### WORK TO BE COMPLETED:
Determine how many lines below include the string "click". Reply with the number only.

### MATERIAL PROVIDED:
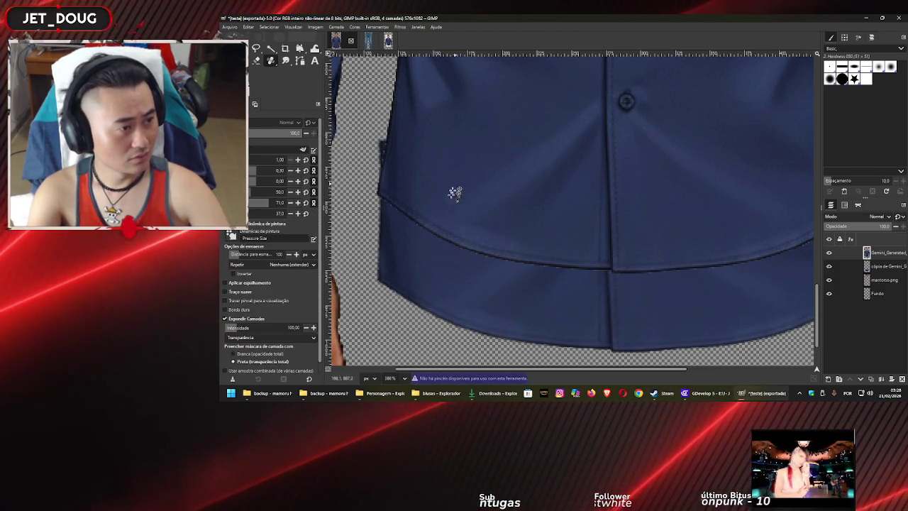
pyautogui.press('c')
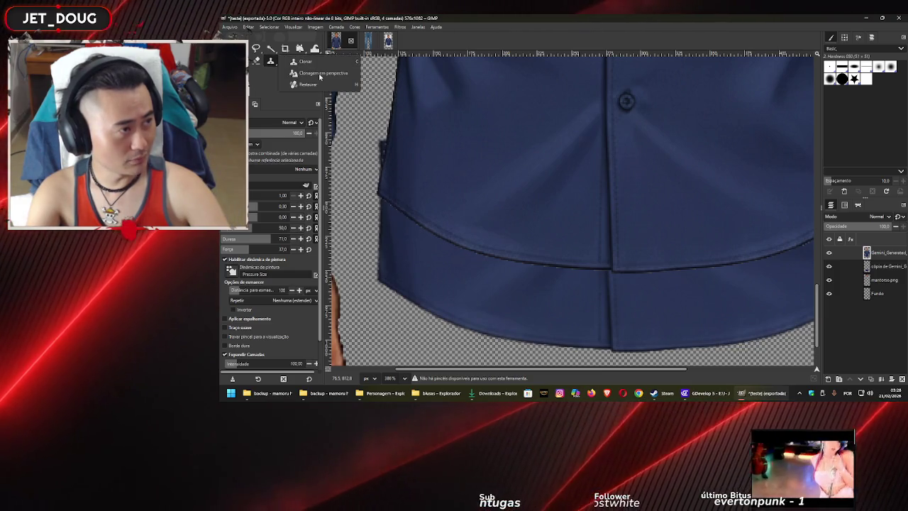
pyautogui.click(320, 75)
* * *
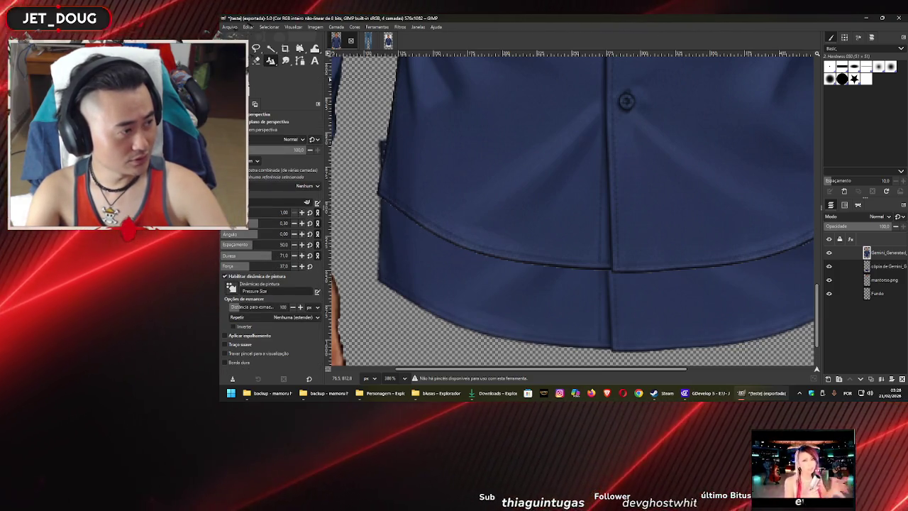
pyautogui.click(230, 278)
==
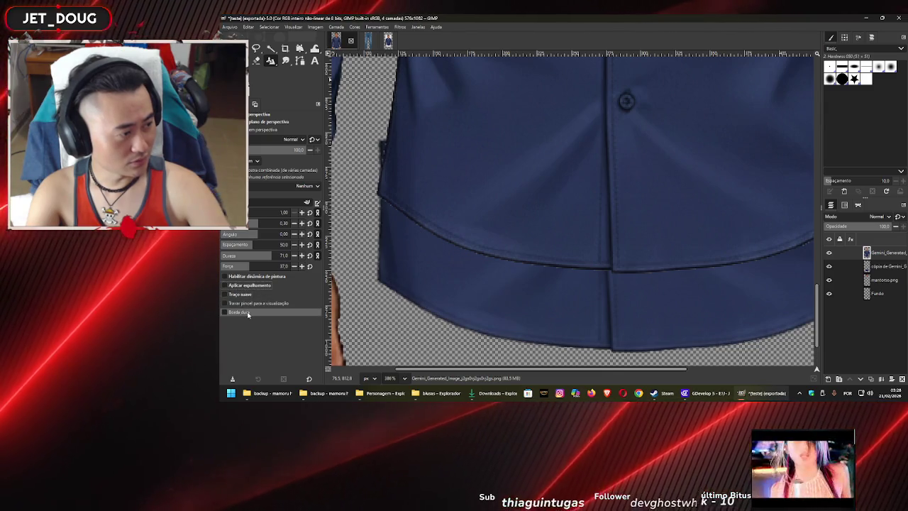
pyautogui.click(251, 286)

### EXERCISE RESULT:
3